Figure S1.

IFITM3 reduces PV infectivity at the level of producer and target cell for IAV and HIV-1 but not for VSV in an HIV-1–based PV system. (a and b) A549 cells (a) or TZM-bl cells (b) were infected for 48 h with the indicated PVs produced in the absence of IFITM3. Luciferase expression obtained after infection with PV^{no env} was set to 1 and used to normalize luciferase values. Mean values from at least three independent replicates are shown with error bars representing SD. (c) Schematic depiction of PV^IAV produced in the absence or presence of IFITM3 and the cell lines, which were control transduced or transduced to stably express IFITM3. (d) A549 control cells or A549-IFITM3 cells were infected for 48 h with PV^IAV produced in the absence or presence IFITM3. Luciferase activity was measured and infectivity calculated by setting values obtained for A549 control cells infected with PV^IAV produced in the absence of IFITM3 to 100%. (e) TZM-bl control cells or TZM-bl-IFITM3 cells were infected for 48 h with PV^HIV produced in the absence or presence IFITM3. Luciferase activity was measured and infectivity calculated by setting values obtained for TZM-bl control cells infected with PV^HIV produced in the absence of IFITM3 to 100%. (f) TZM-bl control cells or TZM-bl-IFITM3 cells were infected for 48 h with PV^VSV produced in the absence or presence of IFITM3. Luciferase activity was measured and infectivity calculated by setting values obtained for TZM-bl control cells infected with PV^VSV produced in the absence of IFITM3 to 100%. (d–f) Mean values from three biological replicates, each performed in triplicates, are shown with error bars representing SD. Statistical significance was assessed by a paired two-tailed Student’s t test (*, P < 0.05; **, P < 0.01), comparing infectivity in the different conditions with infectivity of PVs produced in the absence of IFITMs on IFITM3-negative cells.

• _Exercise instructions_
a: Condense the figure legend's paragraph starting "IFITM3 reduces PV infectivity" into a bulleted list that keeps its main facts.
b: Name every type of PV that the figure legend mentions.
c: Put this sentence from the figure legend into Spanish: "Luciferase expression obtained after infection with PV^{no env} was set to 1 and used to normalize luciferase values."
The data after this point are separate material, unrelated to the figure legend.

• _Data extract_
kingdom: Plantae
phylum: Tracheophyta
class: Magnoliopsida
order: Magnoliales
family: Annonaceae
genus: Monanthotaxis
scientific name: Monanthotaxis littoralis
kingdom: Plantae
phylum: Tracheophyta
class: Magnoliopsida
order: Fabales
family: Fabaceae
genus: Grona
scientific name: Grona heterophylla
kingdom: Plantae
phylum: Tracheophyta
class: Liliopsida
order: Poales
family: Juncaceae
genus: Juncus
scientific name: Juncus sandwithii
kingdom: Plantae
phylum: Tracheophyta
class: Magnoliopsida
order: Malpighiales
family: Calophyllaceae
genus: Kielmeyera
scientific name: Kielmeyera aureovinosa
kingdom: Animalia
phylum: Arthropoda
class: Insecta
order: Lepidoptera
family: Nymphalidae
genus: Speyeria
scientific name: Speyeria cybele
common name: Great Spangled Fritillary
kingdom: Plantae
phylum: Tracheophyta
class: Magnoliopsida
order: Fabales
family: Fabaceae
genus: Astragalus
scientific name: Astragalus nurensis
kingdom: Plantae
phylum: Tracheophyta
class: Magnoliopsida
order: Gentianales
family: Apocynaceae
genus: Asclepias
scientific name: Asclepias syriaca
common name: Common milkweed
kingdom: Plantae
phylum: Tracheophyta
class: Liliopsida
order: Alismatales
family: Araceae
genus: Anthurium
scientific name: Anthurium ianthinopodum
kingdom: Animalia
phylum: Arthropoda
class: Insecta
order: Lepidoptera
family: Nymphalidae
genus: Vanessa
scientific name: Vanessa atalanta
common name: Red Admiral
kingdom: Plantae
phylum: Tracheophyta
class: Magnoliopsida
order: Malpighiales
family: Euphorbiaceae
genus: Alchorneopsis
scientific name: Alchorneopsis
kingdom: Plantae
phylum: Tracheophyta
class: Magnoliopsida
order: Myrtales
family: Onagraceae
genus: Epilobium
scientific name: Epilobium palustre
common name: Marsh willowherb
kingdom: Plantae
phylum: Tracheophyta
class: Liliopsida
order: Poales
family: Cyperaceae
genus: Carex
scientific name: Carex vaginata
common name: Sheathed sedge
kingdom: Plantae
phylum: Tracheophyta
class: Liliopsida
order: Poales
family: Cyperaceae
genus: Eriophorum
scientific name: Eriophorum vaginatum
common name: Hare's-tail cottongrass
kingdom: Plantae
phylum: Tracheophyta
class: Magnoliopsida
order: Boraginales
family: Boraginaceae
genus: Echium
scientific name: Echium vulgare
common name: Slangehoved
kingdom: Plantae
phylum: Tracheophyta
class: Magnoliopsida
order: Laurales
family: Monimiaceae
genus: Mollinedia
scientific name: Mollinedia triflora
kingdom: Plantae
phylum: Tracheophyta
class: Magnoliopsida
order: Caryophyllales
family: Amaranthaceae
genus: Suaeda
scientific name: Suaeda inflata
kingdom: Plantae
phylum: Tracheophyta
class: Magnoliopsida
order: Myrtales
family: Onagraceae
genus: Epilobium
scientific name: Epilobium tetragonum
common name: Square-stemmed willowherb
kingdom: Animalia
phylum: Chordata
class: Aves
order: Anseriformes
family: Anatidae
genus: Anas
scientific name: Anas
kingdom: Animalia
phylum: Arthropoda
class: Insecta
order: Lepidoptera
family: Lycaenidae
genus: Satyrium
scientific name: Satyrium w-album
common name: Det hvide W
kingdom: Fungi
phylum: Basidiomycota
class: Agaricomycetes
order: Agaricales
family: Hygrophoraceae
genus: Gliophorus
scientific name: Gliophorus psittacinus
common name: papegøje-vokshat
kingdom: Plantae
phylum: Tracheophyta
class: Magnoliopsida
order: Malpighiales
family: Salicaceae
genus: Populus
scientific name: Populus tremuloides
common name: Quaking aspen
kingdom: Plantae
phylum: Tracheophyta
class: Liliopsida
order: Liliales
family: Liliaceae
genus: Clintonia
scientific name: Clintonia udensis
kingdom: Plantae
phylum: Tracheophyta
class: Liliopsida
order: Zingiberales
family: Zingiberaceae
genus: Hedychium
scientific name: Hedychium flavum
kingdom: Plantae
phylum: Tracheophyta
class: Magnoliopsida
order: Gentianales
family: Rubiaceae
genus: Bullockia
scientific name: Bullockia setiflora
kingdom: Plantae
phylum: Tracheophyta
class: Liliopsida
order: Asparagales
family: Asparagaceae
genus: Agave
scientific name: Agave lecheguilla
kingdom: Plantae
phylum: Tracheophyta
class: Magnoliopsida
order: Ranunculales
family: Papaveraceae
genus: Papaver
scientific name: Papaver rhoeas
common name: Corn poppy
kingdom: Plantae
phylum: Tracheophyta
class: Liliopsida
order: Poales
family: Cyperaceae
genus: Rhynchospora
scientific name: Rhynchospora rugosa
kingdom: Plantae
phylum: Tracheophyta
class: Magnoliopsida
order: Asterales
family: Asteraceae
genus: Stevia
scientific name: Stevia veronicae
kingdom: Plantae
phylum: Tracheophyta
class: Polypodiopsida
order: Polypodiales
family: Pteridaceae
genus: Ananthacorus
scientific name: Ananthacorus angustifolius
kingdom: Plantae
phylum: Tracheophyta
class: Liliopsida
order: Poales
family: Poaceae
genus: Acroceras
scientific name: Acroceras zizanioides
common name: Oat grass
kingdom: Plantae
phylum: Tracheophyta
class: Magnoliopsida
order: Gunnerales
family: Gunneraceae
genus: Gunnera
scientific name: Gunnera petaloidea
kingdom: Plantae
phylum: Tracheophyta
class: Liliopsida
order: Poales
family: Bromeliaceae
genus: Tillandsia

• _List of solutions_
a:
- Main finding: in an HIV-1–based PV system, IFITM3 lowers PV infectivity at both the producer and target cell level for IAV and HIV-1, but not for VSV.
- (a, b): A549 or TZM-bl cells were infected for 48 h with PVs made without IFITM3. Luciferase values were normalized to PV^{no env}, set to 1. Results are means of at least three independent replicates, with SD error bars.
- (c): A diagram shows PV^IAV made with or without IFITM3, plus cell lines that were either control transduced or stably express IFITM3.
- (d): A549 control or A549-IFITM3 cells were infected for 48 h with PV^IAV made with or without IFITM3. Control cells given PV^IAV made without IFITM3 were set to 100%.
- (e): The same setup used TZM-bl control or TZM-bl-IFITM3 cells with PV^HIV.
- (f): The same setup used TZM-bl control or TZM-bl-IFITM3 cells with PV^VSV.
- (d–f): Results are means of three biological replicates, each run in triplicate, with SD error bars. A paired two-tailed Student's t test (*, P < 0.05; **, P < 0.01) compared each condition with PVs made without IFITMs on IFITM3-negative cells.

b: PV^{no env}, PV^IAV, PV^HIV, PV^VSV

c: La expresión de luciferasa obtenida tras la infección con PV^{no env} se fijó en 1 y se utilizó para normalizar los valores de luciferasa.